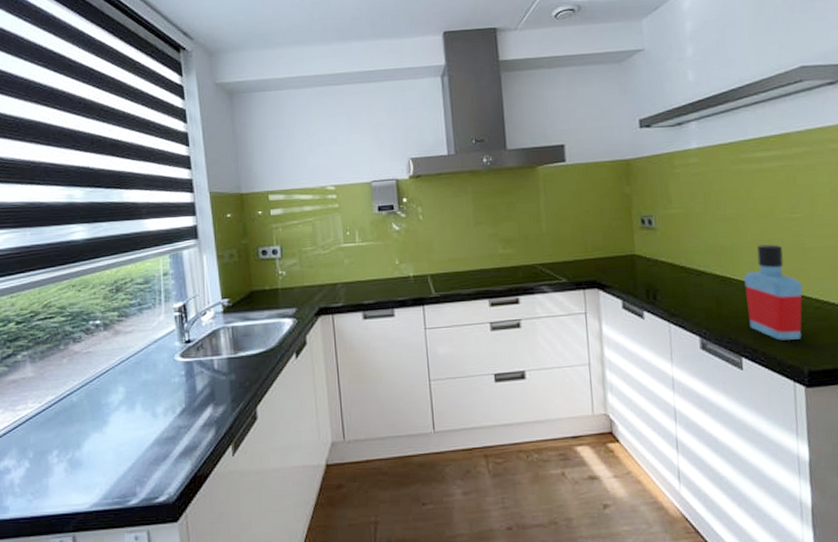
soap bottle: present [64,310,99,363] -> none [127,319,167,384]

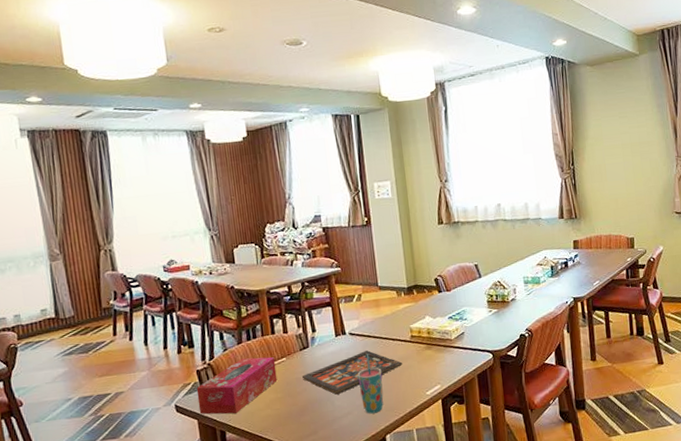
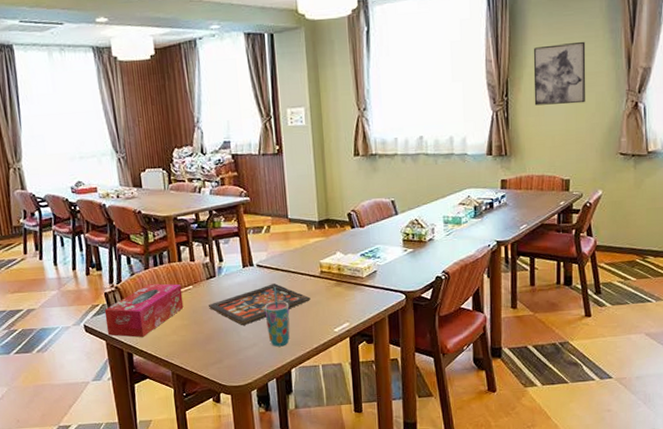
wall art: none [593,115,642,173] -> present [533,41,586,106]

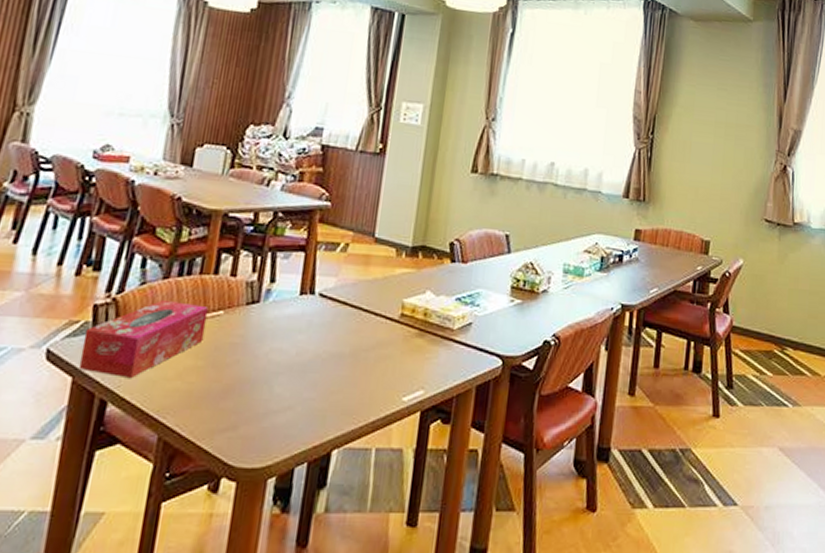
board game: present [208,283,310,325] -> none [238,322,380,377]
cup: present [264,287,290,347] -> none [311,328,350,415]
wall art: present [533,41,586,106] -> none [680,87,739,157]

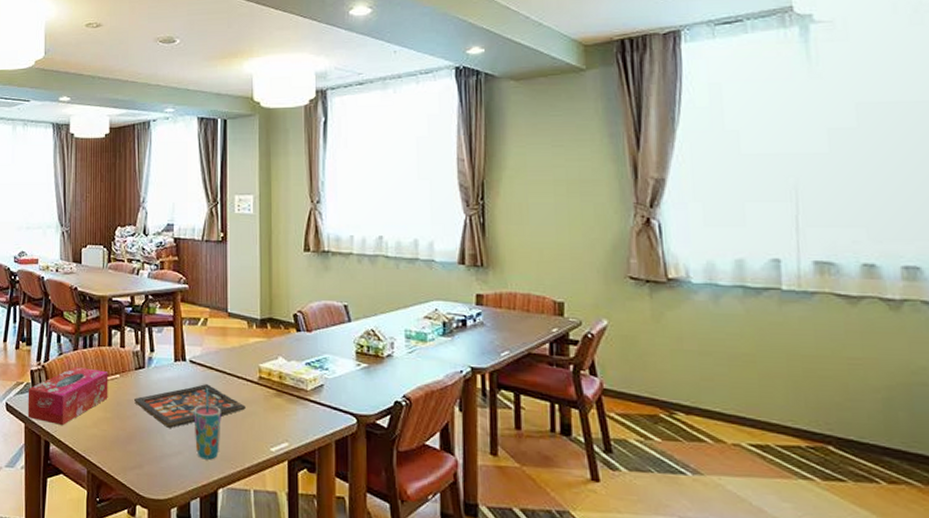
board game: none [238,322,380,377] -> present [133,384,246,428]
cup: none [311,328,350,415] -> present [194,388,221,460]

* **Task item**: Return the material exactly as given, apart from the pictures.

* **Output**:
soap bottle: present [64,310,99,363] -> none [127,319,167,384]

wall art: none [593,115,642,173] -> present [533,41,586,106]

board game: present [208,283,310,325] -> none [238,322,380,377]
cup: present [264,287,290,347] -> none [311,328,350,415]
wall art: present [533,41,586,106] -> none [680,87,739,157]

board game: none [238,322,380,377] -> present [133,384,246,428]
cup: none [311,328,350,415] -> present [194,388,221,460]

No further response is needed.